# Provided text start

Denoising Audio MNIST Dataset Using Autoencoders

Abstract

In this project, we design and train a convolutional autoencoder to denoise audio recordings of spoken digits from the Audio MNIST dataset. Raw audio signals are transformed into Mel spectrograms to efficiently extract features. A U-Net architecture is used to reconstruct clean audio from noisy inputs. The model is evaluated using Mean Squared Error (MSE) and visually through waveform and spectrogram comparisons. Generalization performance across unseen speakers and digits is also analyzed.

1. Introduction

Audio denoising is critical for applications like speech recognition, hearing aids, and audio enhancement. The goal is to remove noise from recordings while preserving the spoken content. Due to the time-frequency complexity of audio, spectrogram representations are used, allowing convolutional neural networks (CNNs) to learn meaningful patterns efficiently. The U-Net autoencoder is designed to capture essential audio features and reconstruct clean audio with high fidelity [1].

2. Dataset Description

The Audio MNIST dataset includes:

30,000 clean recordings of digits (0–9) spoken by 60 speakers [2].
30,000 noisy recordings at an SNR of -8 dB.
Metadata (audioMNIST_meta.txt) containing speaker ID, gender, and age.

Each speaker recorded each digit 50 times, resulting in 50 clean-noisy audio pairs. Speakers mostly have European accents and are aged between 20–30.

3. Data Preprocessing

3.1 Exploratory Analysis

Raw audio is loaded at 48 kHz and transformed into:

Short-Time Fourier Transform (STFT)
Mel spectrograms (256 mel bins) [3]

🔹 Original waveform, power spectrogram, and reconstructed waveform (clean audio)

🔹 Noisy waveform, noisy spectrogram, and reconstructed noisy waveform

🔹 Comparison of Mel spectrograms for clean vs noisy audio

3.2 Mel-Spectrogram Normalization

Spectrograms are converted to decibels.
Normalized using: [ x_{ij} = \frac{x_{ij} - \min(X)}{\max(X) - \min(X)} ]
Resized to 112 × 112 using OpenCV for consistent model input.

3.3 Train-Validation-Test Split

5 speakers reserved for test set (unseen speakers for generalization evaluation)

# Provided text end
# The input start

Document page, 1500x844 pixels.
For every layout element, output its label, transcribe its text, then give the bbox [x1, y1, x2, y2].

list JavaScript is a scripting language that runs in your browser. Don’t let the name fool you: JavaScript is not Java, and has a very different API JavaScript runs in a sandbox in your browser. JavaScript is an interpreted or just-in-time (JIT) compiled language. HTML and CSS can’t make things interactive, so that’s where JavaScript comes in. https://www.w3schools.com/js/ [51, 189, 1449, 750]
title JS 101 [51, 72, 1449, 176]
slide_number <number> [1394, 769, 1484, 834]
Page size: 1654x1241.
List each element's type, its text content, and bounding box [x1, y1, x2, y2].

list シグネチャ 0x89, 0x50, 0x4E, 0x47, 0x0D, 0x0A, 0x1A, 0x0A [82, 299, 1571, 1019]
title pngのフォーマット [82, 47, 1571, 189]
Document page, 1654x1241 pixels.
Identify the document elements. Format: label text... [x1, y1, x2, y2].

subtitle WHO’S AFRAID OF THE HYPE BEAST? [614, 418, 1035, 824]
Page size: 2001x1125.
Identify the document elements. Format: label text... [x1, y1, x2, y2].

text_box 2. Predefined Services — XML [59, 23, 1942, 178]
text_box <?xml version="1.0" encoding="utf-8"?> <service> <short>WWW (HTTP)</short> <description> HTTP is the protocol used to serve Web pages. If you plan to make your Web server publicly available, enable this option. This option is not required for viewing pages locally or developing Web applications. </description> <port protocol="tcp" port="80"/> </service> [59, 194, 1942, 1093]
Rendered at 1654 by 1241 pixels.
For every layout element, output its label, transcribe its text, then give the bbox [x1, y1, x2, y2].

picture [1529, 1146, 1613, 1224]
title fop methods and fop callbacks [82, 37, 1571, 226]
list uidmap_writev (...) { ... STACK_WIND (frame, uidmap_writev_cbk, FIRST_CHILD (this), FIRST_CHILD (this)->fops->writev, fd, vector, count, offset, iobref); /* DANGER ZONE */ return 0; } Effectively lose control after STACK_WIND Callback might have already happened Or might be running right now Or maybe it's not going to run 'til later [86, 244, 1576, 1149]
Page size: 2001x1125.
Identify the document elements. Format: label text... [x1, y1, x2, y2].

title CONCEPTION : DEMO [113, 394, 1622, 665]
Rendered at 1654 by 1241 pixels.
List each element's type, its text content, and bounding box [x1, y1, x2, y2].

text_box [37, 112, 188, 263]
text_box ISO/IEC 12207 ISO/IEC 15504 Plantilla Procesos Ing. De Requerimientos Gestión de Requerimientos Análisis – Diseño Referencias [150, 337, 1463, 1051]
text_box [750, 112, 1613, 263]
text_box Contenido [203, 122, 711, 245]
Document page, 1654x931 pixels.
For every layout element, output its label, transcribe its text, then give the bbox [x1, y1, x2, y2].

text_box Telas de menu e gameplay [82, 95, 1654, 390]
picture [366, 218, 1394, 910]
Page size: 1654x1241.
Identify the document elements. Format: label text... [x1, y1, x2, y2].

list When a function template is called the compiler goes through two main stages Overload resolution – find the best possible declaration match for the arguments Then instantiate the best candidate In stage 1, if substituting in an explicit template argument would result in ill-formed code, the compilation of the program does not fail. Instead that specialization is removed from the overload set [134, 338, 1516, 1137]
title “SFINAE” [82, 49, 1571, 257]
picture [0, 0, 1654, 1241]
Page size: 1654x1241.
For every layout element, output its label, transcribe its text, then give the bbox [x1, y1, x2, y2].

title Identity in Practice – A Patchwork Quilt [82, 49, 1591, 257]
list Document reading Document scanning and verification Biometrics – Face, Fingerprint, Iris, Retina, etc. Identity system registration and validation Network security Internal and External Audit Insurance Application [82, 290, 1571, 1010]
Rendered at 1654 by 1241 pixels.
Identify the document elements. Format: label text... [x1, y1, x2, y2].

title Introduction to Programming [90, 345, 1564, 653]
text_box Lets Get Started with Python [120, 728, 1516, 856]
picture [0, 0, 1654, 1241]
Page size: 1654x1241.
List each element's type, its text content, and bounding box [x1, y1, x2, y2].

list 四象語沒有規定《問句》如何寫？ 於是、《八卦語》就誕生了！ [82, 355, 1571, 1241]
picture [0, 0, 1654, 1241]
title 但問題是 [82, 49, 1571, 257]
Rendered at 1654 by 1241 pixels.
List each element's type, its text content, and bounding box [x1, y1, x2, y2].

# The input end

• Objective 1: Please edit the records from their start through the line containing "slide_number <number> [1394, 769, 1484, 834]", replacing "layout element" with "page element" and leaving everything else unchanged. Return only those edited lines.
• Objective 2: Proceed with the write-up on denoising the Audio MNIST dataset with autoencoders, continuing after its last line.

• Result 1:
Document page, 1500x844 pixels.
For every page element, output its label, transcribe its text, then give the bbox [x1, y1, x2, y2].

list JavaScript is a scripting language that runs in your browser. Don’t let the name fool you: JavaScript is not Java, and has a very different API JavaScript runs in a sandbox in your browser. JavaScript is an interpreted or just-in-time (JIT) compiled language. HTML and CSS can’t make things interactive, so that’s where JavaScript comes in. https://www.w3schools.com/js/ [51, 189, 1449, 750]
title JS 101 [51, 72, 1449, 176]
slide_number <number> [1394, 769, 1484, 834]

• Result 2:
Remaining speakers split 80%-20% for training and validation.
Balanced distribution across all digits is maintained.

4. Model Architecture

A U-Net autoencoder is employed [1]:

4.1 Encoder

3 convolutional blocks (each: 2 × Conv2D 3×3 + BatchNorm + ReLU)
MaxPooling 2×2 between blocks for downsampling
Channel progression: 1 → 32 → 64 → 128

4.2 Decoder

3 convolutional blocks with skip connections from encoder
ConvTranspose2D for upsampling
Channel progression: 128 → 64 → 32
Final 1×1 convolution outputs 1 channel (Mel spectrogram)

🔹 Comparison of Mel spectrograms for clean vs noisy audio

5. Training Procedure

Loss Function: Mean Squared Error (MSE)
Optimizer: Adam, learning rate = 0.0002
Batch size: 128
Epochs: 6
Validation step: every 75 iterations

Training tracks MSE loss on both training and validation datasets. Weight initialization plays a critical role in convergence.

6. Results

6.1 Training and Validation Loss

🔹 Training and validation loss curves over epochs

Proper initialization reduces starting loss and improves convergence.
Model achieves ~0.037 MSE on training and validation after convergence.

6.2 Test Performance

Generalization error (unseen speakers): ~0.037 MSE
Slightly higher initial loss due to speaker accent variability.

6.3 Loss by Digit

🔹 Mean test loss for each digit (0–9)

Best performance for digits <5 (minimum loss: digit 4)
Higher error for digits 5 and 9

6.4 Loss by Speaker

🔹 Mean test loss for each speaker

Minimal variation among most speakers
Slightly higher error for German-accented speakers (IDs 48 & 54)

7. Audio Reconstruction

Model output is resized to original spectrogram size and inverted using Griffin-Lim algorithm [3].
Reconstructed audio preserves clear digit recognition while removing noise.

8. Discussion

U-Net effectively denoises audio by leveraging convolutional feature extraction and skip connections.
Weight initialization is critical for convergence and generalization.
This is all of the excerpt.